Now another operating decision shoves us further into second-class status: cancellations.
Here’s how it works. Harsh winter weather jammed up bunches of flights to and from major airline hubs. With planes sitting at our gates, why would those cancellations affect our flying to Denver? You’ll be interested to know the big carriers control commuter schedules.
When the federal Air Traffic Control tells airlines to cancel flights, it’s the airlines who pick which planes to ground. It’s also simple math; the big airlines hit their commuter partners hard. Flights with 40 or less passengers are sure to be high on the hit list.
Oops! That’s us.
Yes, you will eventually be served. No, you won’t be on time.
Greg Hart, United’s chief operations officer, said the obvious: “The simple driving factor is that you want to impact as few passengers as you can.”
And poor United has had real problems this winter. Terrible weather and runway closures in San Francisco, Chicago and Newark, all United hubs, rippled all the way to Grand Junction.
This type of issue hit close to home when my brother, Jim, took a trip in late December. He was due out of Grand Junction on a 10 a.m. flight, and then continuing on at 12:15 p.m.
United notified him late in the day prior, via email, that his flight was canceled “by Air Traffic Control.” They would “protect” him on the same schedule the next day.
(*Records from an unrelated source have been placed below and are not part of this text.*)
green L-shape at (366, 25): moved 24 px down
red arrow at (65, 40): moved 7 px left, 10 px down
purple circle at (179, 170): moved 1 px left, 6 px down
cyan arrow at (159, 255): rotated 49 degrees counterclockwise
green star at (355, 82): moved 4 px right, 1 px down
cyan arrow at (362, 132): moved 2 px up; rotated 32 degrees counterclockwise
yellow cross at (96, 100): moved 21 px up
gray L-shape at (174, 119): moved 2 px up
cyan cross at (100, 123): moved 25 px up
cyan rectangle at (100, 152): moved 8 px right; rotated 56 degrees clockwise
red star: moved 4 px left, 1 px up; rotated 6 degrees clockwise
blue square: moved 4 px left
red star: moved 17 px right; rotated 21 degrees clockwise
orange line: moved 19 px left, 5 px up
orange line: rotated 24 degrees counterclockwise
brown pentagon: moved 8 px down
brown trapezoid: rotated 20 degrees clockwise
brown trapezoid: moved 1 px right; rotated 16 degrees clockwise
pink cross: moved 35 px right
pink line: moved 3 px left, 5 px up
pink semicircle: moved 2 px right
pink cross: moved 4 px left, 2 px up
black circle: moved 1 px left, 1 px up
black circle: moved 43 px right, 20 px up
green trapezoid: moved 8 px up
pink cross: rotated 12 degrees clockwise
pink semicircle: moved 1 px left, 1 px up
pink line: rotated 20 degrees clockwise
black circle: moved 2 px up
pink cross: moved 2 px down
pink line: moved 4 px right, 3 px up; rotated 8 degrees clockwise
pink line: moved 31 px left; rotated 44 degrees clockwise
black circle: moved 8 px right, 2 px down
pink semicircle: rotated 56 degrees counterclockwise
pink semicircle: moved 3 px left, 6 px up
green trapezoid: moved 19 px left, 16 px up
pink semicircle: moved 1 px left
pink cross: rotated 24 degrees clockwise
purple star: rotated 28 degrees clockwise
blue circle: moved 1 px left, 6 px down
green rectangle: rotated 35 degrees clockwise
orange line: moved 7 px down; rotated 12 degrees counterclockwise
Instead he got rebooked on an 8 a.m. flight.
Oops again: When he got to the airport, that early flight was canceled! It was snowing in both Grand Junction and Denver. The stranded fliers finally got to Denver about 1:30 p.m., and of course he missed his connection. He managed to snag a seat on a 3 p.m. flight.
All was well. Passengers were aboard, baggage was stowed. All they needed was to push back and head for the de-icing line. An hour later the pilot reported the bad news.
“This flight has been canceled by Air Traffic Control. Everyone needs to deplane and go to a United service counter.”
Jim luckily snagged a seat on a 10:15 p.m. departure. After three cancellations, what could go wrong!
No, it was not canceled. But it was delayed an hour and a half. He finally arrived at 1:40 a.m. (yep, the next day) after 20 long hours spent mostly in airports.
Now, back to ticket prices. GJT to DIA, round-trip, typically costs anywhere from $444 to $701. You can however fly round-trip Los Angeles to New York City — 6,000 miles of flying — for $254. It has been that way since airline deregulation from President Jimmy Carters’ day.
Small-town America: not only are we second-class, small-city hicks in fares; we now are steerage class in service.
Ah, the friendly skies. Makes you almost long for regulation again!
Free Press columnist Ken Johnson is founder of the Grand Junction Free Press and former owner/publisher of The Daily Sentinel. He spends his time between the Grand Valley and California.